#### [THE TASK]
Locate each line of the items below that contains the string "data" and copy those lines out. Treat uppercase and lowercase letters as different.

[Quiz items based on charts]
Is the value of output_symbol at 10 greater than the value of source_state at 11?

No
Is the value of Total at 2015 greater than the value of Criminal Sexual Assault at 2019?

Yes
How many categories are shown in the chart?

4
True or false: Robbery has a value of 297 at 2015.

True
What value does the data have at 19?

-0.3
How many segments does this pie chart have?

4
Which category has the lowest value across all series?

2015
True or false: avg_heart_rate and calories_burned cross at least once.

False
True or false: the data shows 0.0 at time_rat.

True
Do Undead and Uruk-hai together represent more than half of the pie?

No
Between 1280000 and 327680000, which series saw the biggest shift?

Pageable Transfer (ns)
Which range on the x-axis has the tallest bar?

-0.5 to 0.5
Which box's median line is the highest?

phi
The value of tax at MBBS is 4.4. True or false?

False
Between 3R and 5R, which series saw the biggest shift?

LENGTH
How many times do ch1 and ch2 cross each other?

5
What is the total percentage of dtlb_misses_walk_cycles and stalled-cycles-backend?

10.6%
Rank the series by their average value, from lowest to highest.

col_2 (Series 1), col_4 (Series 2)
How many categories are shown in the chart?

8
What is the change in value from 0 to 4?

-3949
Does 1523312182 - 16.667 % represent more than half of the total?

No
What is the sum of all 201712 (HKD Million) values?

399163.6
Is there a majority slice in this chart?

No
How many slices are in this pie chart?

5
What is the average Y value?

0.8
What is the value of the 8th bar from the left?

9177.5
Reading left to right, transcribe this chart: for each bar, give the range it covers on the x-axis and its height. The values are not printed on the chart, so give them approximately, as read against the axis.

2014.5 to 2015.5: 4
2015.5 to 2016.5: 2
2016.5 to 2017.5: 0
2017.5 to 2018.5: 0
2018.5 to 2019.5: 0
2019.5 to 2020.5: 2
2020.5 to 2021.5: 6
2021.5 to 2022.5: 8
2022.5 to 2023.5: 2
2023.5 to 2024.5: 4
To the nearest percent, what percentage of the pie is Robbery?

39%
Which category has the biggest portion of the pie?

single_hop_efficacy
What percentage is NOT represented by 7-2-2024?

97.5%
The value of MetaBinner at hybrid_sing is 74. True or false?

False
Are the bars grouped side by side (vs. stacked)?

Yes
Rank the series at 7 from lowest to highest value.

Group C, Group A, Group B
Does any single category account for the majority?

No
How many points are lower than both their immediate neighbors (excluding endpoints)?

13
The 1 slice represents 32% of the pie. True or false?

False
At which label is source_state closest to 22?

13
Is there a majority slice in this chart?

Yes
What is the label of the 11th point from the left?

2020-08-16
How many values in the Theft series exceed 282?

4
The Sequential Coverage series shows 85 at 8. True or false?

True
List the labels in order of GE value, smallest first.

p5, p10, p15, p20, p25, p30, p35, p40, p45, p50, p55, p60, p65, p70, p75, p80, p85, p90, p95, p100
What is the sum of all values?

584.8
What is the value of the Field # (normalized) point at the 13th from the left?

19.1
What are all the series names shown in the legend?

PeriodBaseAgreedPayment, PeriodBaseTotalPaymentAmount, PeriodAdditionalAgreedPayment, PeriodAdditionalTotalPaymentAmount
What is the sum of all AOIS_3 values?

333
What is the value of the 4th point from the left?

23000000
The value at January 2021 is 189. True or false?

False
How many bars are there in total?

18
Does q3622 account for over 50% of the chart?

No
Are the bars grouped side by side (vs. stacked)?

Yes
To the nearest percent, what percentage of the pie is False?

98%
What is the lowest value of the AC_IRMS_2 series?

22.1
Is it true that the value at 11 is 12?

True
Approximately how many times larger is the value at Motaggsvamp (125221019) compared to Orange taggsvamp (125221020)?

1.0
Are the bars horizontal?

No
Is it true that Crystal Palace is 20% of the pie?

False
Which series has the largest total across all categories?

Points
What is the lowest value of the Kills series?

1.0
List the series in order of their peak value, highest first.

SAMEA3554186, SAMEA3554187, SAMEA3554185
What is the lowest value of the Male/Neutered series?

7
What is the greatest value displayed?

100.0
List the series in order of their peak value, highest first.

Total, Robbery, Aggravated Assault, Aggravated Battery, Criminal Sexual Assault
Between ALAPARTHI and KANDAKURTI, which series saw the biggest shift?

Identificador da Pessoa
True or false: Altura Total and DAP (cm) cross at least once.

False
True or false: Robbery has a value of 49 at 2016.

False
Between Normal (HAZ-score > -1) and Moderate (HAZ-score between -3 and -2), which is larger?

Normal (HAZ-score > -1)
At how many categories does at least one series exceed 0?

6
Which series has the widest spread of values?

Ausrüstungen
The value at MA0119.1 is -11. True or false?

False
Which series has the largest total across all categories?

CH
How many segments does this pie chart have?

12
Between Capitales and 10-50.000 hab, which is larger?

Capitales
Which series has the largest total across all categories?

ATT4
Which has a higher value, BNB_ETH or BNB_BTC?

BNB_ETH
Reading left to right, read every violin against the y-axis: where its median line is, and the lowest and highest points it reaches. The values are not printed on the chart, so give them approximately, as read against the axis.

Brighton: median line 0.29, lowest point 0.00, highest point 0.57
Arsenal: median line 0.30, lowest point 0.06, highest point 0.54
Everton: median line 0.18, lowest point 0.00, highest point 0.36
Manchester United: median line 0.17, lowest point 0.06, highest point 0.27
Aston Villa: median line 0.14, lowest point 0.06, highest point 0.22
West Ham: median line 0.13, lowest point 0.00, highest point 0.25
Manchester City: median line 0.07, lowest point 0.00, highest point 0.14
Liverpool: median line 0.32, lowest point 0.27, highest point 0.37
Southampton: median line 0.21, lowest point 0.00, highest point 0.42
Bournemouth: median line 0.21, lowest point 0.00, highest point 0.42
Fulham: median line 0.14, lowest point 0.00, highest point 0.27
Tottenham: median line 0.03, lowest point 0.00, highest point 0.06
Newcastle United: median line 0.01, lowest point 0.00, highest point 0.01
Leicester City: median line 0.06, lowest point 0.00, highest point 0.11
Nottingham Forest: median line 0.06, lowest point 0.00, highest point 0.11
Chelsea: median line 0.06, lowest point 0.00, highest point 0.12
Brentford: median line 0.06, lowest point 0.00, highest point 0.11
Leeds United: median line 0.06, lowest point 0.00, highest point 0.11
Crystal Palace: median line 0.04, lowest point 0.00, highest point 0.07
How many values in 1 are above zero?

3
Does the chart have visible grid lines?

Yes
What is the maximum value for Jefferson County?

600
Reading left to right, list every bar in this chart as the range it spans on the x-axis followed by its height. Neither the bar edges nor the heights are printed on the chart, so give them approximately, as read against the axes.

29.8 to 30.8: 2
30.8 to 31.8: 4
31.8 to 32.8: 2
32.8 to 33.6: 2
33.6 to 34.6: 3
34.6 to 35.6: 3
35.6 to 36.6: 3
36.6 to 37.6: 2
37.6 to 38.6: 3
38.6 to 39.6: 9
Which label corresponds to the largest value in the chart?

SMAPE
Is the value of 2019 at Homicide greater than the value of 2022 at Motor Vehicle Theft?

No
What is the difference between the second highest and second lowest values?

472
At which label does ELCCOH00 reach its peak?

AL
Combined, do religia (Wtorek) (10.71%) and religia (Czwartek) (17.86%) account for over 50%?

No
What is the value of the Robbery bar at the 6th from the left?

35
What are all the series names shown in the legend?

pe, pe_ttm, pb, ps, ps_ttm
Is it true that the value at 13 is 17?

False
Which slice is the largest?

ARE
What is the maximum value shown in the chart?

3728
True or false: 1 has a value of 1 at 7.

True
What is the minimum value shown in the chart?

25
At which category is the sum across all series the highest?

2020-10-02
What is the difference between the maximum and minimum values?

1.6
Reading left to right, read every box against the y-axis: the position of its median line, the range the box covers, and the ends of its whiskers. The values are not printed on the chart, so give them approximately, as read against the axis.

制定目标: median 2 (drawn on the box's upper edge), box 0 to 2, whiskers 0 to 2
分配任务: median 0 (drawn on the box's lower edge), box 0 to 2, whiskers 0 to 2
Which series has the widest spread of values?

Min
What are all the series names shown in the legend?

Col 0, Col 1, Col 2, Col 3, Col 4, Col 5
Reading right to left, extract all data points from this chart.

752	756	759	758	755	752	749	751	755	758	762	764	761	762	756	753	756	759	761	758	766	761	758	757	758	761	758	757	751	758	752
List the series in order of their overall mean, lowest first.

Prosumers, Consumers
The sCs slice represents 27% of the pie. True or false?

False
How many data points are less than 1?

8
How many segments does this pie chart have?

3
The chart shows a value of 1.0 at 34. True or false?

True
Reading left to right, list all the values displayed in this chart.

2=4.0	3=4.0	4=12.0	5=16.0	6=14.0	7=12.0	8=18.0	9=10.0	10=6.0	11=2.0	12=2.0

#### [SOLUTION TO THE EXERCISE]
What value does the data have at 19?
True or false: the data shows 0.0 at time_rat.
Reading right to left, extract all data points from this chart.
How many data points are less than 1?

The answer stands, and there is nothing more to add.